Try it:
Repeat every entry word for word, but leave the images out of your copy.

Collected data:
Start of Block

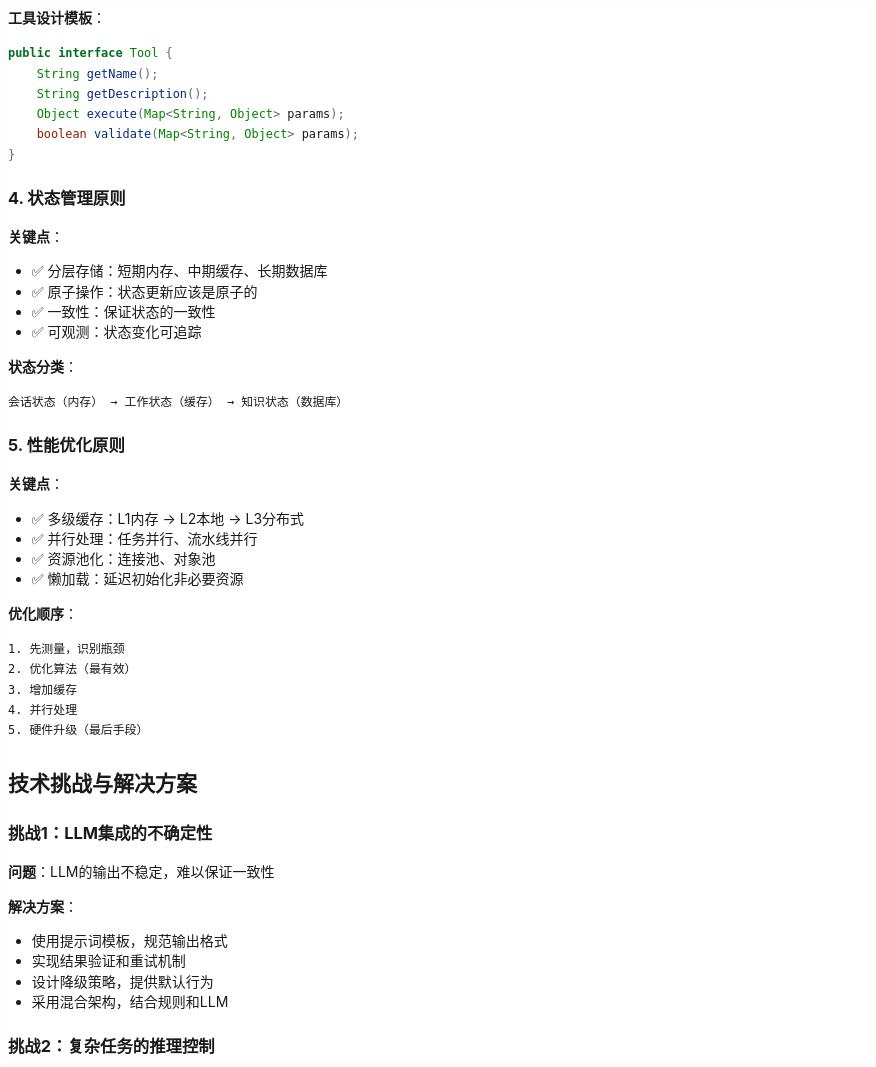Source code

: **工具设计模板**：
```java
public interface Tool {
    String getName();
    String getDescription();
    Object execute(Map<String, Object> params);
    boolean validate(Map<String, Object> params);
}
```

### 4. 状态管理原则

**关键点**：
- ✅ 分层存储：短期内存、中期缓存、长期数据库
- ✅ 原子操作：状态更新应该是原子的
- ✅ 一致性：保证状态的一致性
- ✅ 可观测：状态变化可追踪

**状态分类**：
```
会话状态（内存） → 工作状态（缓存） → 知识状态（数据库）
```

### 5. 性能优化原则

**关键点**：
- ✅ 多级缓存：L1内存 → L2本地 → L3分布式
- ✅ 并行处理：任务并行、流水线并行
- ✅ 资源池化：连接池、对象池
- ✅ 懒加载：延迟初始化非必要资源

**优化顺序**：
```
1. 先测量，识别瓶颈
2. 优化算法（最有效）
3. 增加缓存
4. 并行处理
5. 硬件升级（最后手段）
```

## 技术挑战与解决方案

### 挑战1：LLM集成的不确定性

**问题**：LLM的输出不稳定，难以保证一致性

**解决方案**：
- 使用提示词模板，规范输出格式
- 实现结果验证和重试机制
- 设计降级策略，提供默认行为
- 采用混合架构，结合规则和LLM

### 挑战2：复杂任务的推理控制
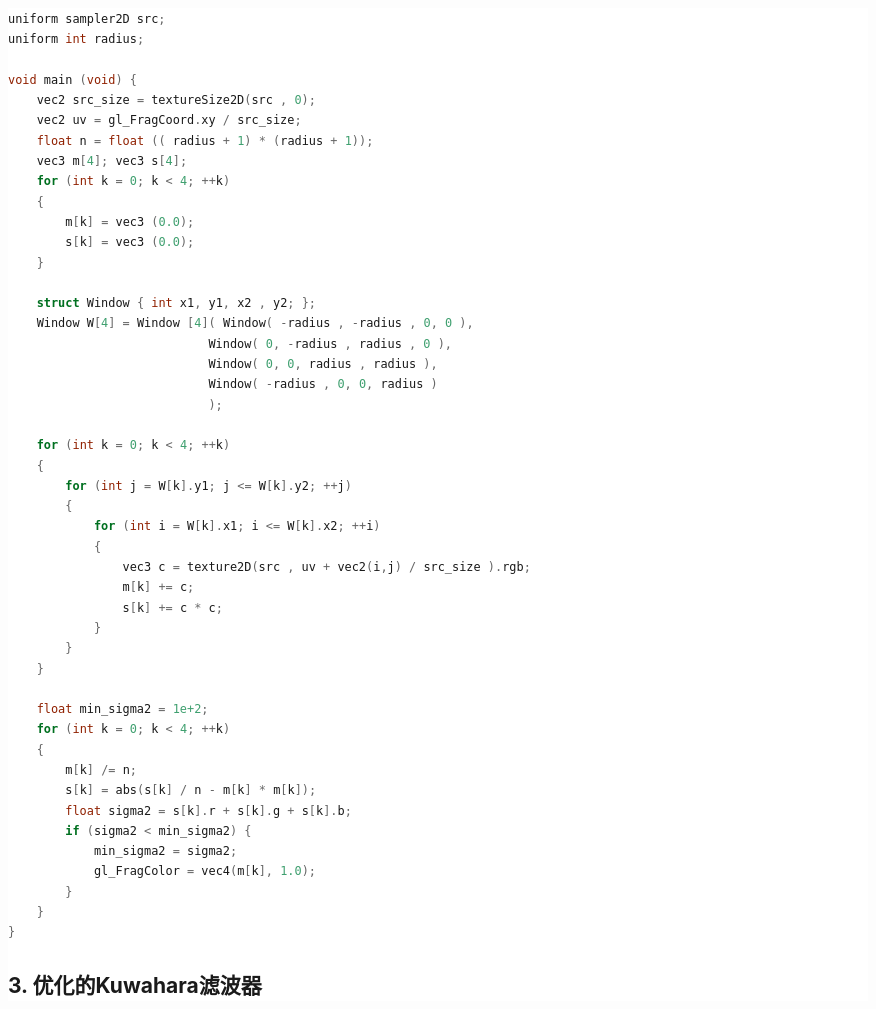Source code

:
 ```c++
uniform sampler2D src; 
uniform int radius;

void main (void) { 
    vec2 src_size = textureSize2D(src , 0); 
    vec2 uv = gl_FragCoord.xy / src_size; 
    float n = float (( radius + 1) * (radius + 1));
    vec3 m[4]; vec3 s[4]; 
    for (int k = 0; k < 4; ++k) 
    {
        m[k] = vec3 (0.0); 
        s[k] = vec3 (0.0);
    }
    
    struct Window { int x1, y1, x2 , y2; }; 
    Window W[4] = Window [4]( Window( -radius , -radius , 0, 0 ),
                            Window( 0, -radius , radius , 0 ),
                            Window( 0, 0, radius , radius ),
                            Window( -radius , 0, 0, radius )
                            );
    
    for (int k = 0; k < 4; ++k) 
    { 
        for (int j = W[k].y1; j <= W[k].y2; ++j) 
        { 
            for (int i = W[k].x1; i <= W[k].x2; ++i) 
            { 
                vec3 c = texture2D(src , uv + vec2(i,j) / src_size ).rgb; 
                m[k] += c; 
                s[k] += c * c;
            } 
    	} 
	}
	
	float min_sigma2 = 1e+2; 
	for (int k = 0; k < 4; ++k) 
	{ 
        m[k] /= n; 
        s[k] = abs(s[k] / n - m[k] * m[k]);
        float sigma2 = s[k].r + s[k].g + s[k].b; 
        if (sigma2 < min_sigma2) { 
            min_sigma2 = sigma2; 
            gl_FragColor = vec4(m[k], 1.0);
        }
	}
}
```



## 3. 优化的Kuwahara滤波器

End of Block

Written response:
Source code

: **工具设计模板**：
```java
public interface Tool {
    String getName();
    String getDescription();
    Object execute(Map<String, Object> params);
    boolean validate(Map<String, Object> params);
}
```

### 4. 状态管理原则

**关键点**：
- ✅ 分层存储：短期内存、中期缓存、长期数据库
- ✅ 原子操作：状态更新应该是原子的
- ✅ 一致性：保证状态的一致性
- ✅ 可观测：状态变化可追踪

**状态分类**：
```
会话状态（内存） → 工作状态（缓存） → 知识状态（数据库）
```

### 5. 性能优化原则

**关键点**：
- ✅ 多级缓存：L1内存 → L2本地 → L3分布式
- ✅ 并行处理：任务并行、流水线并行
- ✅ 资源池化：连接池、对象池
- ✅ 懒加载：延迟初始化非必要资源

**优化顺序**：
```
1. 先测量，识别瓶颈
2. 优化算法（最有效）
3. 增加缓存
4. 并行处理
5. 硬件升级（最后手段）
```

## 技术挑战与解决方案

### 挑战1：LLM集成的不确定性

**问题**：LLM的输出不稳定，难以保证一致性

**解决方案**：
- 使用提示词模板，规范输出格式
- 实现结果验证和重试机制
- 设计降级策略，提供默认行为
- 采用混合架构，结合规则和LLM

### 挑战2：复杂任务的推理控制
Source code

:
 ```c++
uniform sampler2D src; 
uniform int radius;

void main (void) { 
    vec2 src_size = textureSize2D(src , 0); 
    vec2 uv = gl_FragCoord.xy / src_size; 
    float n = float (( radius + 1) * (radius + 1));
    vec3 m[4]; vec3 s[4]; 
    for (int k = 0; k < 4; ++k) 
    {
        m[k] = vec3 (0.0); 
        s[k] = vec3 (0.0);
    }
    
    struct Window { int x1, y1, x2 , y2; }; 
    Window W[4] = Window [4]( Window( -radius , -radius , 0, 0 ),
                            Window( 0, -radius , radius , 0 ),
                            Window( 0, 0, radius , radius ),
                            Window( -radius , 0, 0, radius )
                            );
    
    for (int k = 0; k < 4; ++k) 
    { 
        for (int j = W[k].y1; j <= W[k].y2; ++j) 
        { 
            for (int i = W[k].x1; i <= W[k].x2; ++i) 
            { 
                vec3 c = texture2D(src , uv + vec2(i,j) / src_size ).rgb; 
                m[k] += c; 
                s[k] += c * c;
            } 
    	} 
	}
	
	float min_sigma2 = 1e+2; 
	for (int k = 0; k < 4; ++k) 
	{ 
        m[k] /= n; 
        s[k] = abs(s[k] / n - m[k] * m[k]);
        float sigma2 = s[k].r + s[k].g + s[k].b; 
        if (sigma2 < min_sigma2) { 
            min_sigma2 = sigma2; 
            gl_FragColor = vec4(m[k], 1.0);
        }
	}
}
```



## 3. 优化的Kuwahara滤波器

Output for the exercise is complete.